TASK ITEM → In the entries below, begin at the line that has "Ich warte jetzt" and stop after the line that has "Aviso de privacidad"; output those lines exactly, leaving out pictures.

Transcribed page contents
--------------------------------

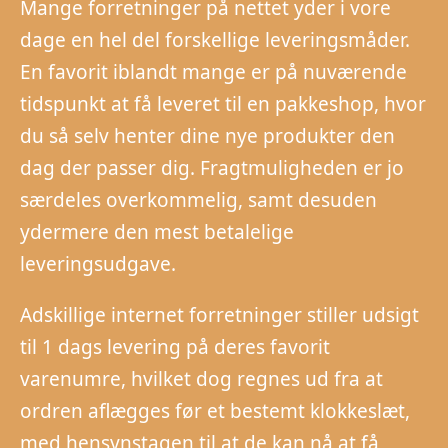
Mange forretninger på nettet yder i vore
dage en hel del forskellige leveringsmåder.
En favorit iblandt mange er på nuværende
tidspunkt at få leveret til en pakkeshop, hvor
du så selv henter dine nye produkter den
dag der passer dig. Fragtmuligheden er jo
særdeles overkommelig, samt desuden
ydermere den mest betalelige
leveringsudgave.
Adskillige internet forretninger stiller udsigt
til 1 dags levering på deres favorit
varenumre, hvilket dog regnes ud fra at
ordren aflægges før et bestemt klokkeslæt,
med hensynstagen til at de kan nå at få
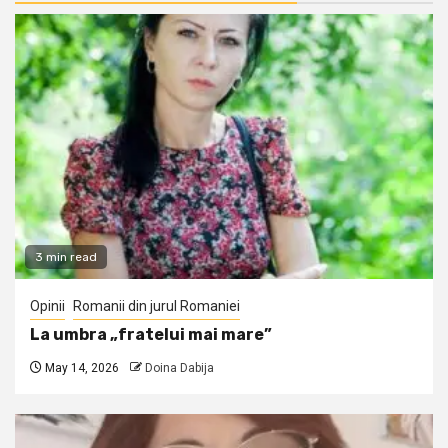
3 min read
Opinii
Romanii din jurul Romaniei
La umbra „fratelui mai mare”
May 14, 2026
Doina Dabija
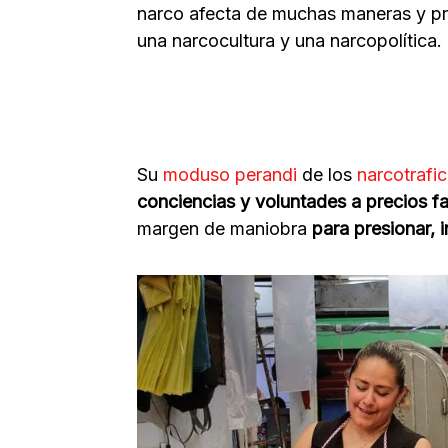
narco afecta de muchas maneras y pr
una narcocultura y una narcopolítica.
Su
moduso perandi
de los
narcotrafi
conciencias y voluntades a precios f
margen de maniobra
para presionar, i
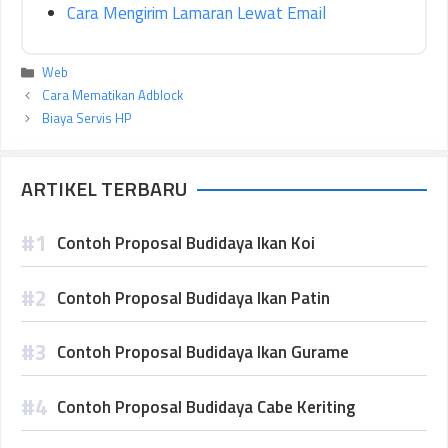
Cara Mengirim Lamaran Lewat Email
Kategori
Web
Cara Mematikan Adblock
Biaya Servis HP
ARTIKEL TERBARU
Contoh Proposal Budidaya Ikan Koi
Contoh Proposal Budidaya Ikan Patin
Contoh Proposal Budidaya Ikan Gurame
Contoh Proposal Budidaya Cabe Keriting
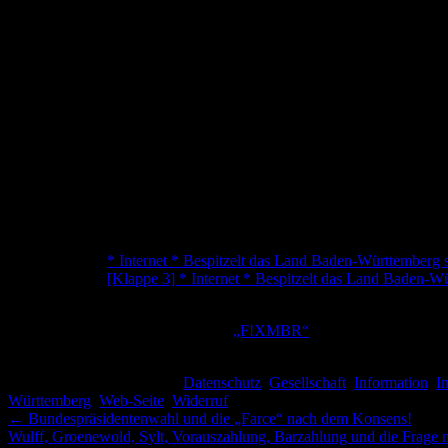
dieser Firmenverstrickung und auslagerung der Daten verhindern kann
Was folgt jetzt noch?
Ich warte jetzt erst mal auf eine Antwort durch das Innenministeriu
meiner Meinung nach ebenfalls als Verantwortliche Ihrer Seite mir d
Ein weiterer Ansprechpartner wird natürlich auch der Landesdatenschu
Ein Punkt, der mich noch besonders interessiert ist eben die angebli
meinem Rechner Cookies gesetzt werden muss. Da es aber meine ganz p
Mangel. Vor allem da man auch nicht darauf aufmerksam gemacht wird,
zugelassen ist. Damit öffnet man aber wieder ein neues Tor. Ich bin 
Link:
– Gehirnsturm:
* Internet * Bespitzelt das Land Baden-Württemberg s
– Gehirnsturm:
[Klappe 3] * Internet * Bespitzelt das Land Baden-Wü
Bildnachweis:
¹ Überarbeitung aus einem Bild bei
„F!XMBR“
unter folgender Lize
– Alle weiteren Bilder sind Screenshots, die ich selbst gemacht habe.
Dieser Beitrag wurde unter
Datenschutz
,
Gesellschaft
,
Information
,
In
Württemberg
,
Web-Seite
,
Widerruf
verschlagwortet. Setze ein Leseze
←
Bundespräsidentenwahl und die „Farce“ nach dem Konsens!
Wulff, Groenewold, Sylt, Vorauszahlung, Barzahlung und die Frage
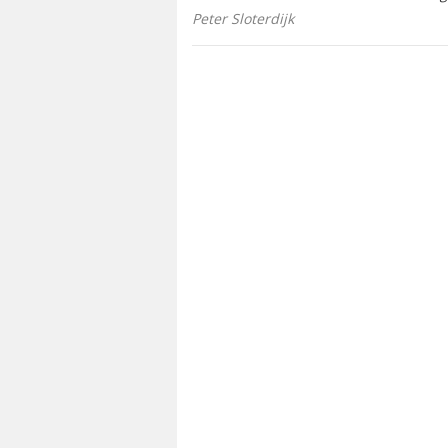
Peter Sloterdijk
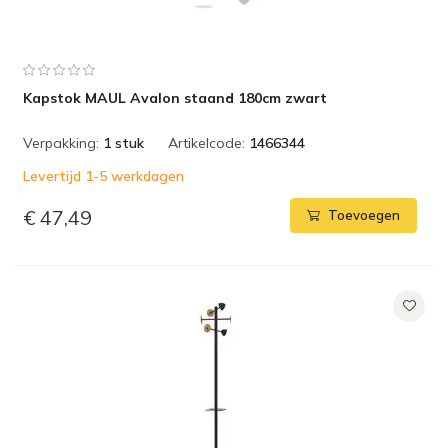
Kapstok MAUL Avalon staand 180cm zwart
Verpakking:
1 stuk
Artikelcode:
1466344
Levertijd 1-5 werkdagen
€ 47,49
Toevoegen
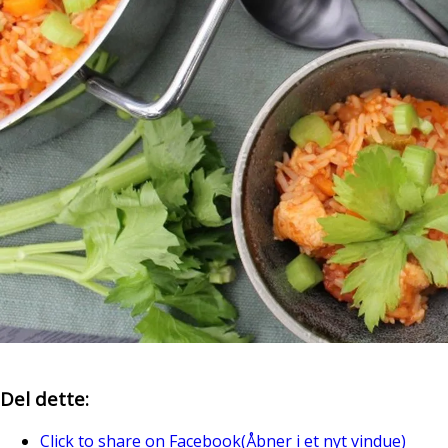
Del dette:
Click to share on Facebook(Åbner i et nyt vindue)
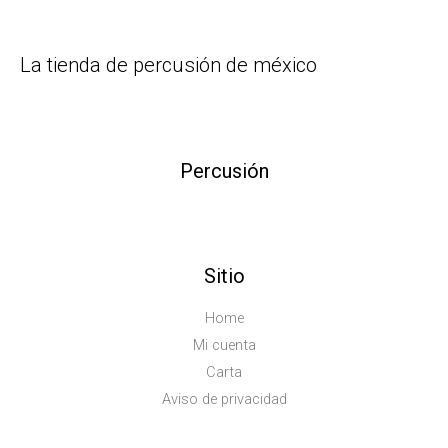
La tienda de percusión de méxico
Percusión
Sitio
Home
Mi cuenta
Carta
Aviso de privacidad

--------------------------------

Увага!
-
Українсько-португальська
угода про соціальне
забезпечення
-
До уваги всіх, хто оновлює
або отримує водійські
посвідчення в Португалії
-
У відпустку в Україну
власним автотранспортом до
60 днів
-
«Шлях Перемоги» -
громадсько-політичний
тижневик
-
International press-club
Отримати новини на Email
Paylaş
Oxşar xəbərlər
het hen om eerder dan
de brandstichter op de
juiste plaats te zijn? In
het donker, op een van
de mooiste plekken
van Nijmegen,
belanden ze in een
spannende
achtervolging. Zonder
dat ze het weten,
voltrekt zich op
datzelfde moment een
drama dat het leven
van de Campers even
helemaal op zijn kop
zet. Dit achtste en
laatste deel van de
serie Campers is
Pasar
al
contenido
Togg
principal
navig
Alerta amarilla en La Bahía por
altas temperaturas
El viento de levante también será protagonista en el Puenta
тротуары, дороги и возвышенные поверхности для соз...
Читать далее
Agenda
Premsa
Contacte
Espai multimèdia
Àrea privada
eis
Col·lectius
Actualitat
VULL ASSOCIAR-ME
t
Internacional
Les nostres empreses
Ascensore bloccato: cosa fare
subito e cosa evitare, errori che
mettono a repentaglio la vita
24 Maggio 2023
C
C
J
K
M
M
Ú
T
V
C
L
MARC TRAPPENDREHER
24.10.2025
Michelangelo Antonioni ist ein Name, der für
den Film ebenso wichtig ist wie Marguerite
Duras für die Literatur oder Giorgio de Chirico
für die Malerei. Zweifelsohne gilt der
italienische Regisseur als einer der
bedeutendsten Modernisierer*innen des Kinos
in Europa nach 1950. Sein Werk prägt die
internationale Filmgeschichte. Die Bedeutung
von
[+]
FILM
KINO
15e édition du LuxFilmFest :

--------------------------------

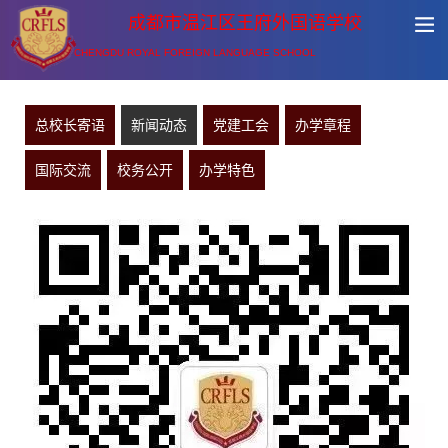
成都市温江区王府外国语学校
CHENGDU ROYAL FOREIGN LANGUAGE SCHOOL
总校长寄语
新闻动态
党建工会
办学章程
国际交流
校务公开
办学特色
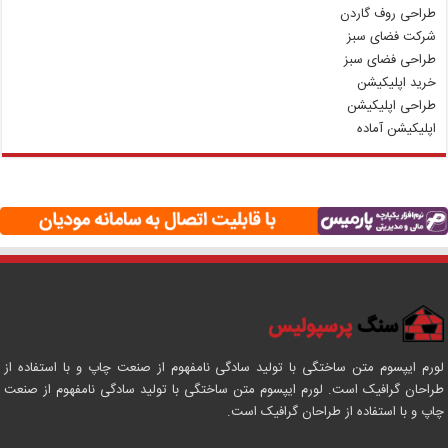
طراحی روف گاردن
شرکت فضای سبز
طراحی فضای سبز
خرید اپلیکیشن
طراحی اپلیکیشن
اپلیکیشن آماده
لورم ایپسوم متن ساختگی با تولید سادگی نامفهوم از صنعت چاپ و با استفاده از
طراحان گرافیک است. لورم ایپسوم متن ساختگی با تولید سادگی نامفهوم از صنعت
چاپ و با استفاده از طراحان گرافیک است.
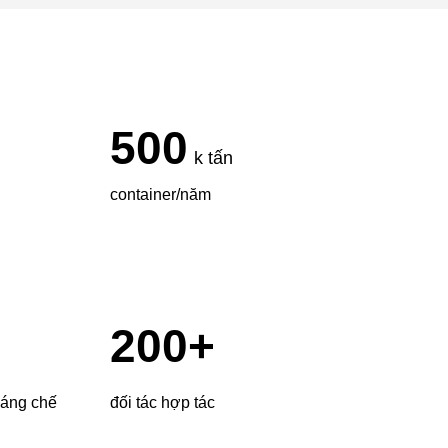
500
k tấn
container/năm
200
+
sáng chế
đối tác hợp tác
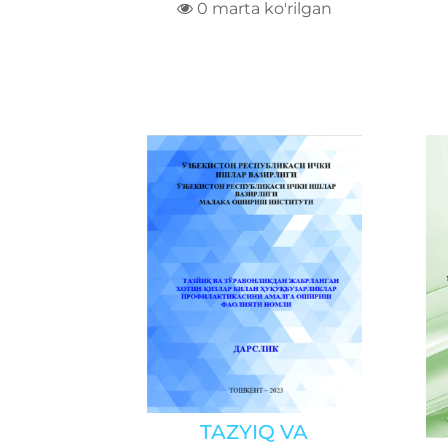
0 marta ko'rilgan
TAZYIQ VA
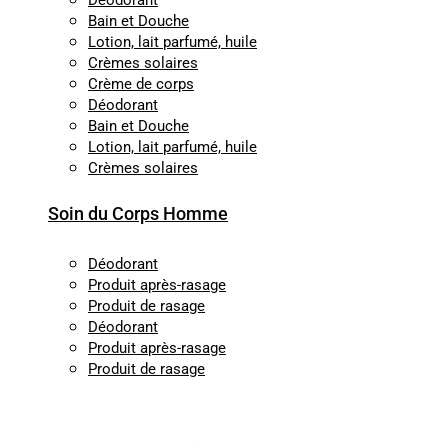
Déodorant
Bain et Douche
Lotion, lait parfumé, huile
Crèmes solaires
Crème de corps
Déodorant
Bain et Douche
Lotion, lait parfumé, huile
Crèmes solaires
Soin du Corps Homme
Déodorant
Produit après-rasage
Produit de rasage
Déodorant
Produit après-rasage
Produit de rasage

--------------------------------

WRITTEN SOLUTION →
Ich warte jetzt erst mal auf eine Antwort durch das Innenministeriu
meiner Meinung nach ebenfalls als Verantwortliche Ihrer Seite mir d
Ein weiterer Ansprechpartner wird natürlich auch der Landesdatenschu
Ein Punkt, der mich noch besonders interessiert ist eben die angebli
meinem Rechner Cookies gesetzt werden muss. Da es aber meine ganz p
Mangel. Vor allem da man auch nicht darauf aufmerksam gemacht wird,
zugelassen ist. Damit öffnet man aber wieder ein neues Tor. Ich bin 
Link:
– Gehirnsturm:
* Internet * Bespitzelt das Land Baden-Württemberg s
– Gehirnsturm:
[Klappe 3] * Internet * Bespitzelt das Land Baden-Wü
Bildnachweis:
¹ Überarbeitung aus einem Bild bei
„F!XMBR“
unter folgender Lize
– Alle weiteren Bilder sind Screenshots, die ich selbst gemacht habe.
Dieser Beitrag wurde unter
Datenschutz
,
Gesellschaft
,
Information
,
In
Württemberg
,
Web-Seite
,
Widerruf
verschlagwortet. Setze ein Leseze
←
Bundespräsidentenwahl und die „Farce“ nach dem Konsens!
Wulff, Groenewold, Sylt, Vorauszahlung, Barzahlung und die Frage
Peter Sloterdijk
Kapstok MAUL Avalon staand 180cm zwart
Verpakking:
1 stuk
Artikelcode:
1466344
Levertijd 1-5 werkdagen
€ 47,49
Toevoegen
Del dette:
Click to share on Facebook(Åbner i et nyt vindue)
La tienda de percusión de méxico
Percusión
Sitio
Home
Mi cuenta
Carta
Aviso de privacidad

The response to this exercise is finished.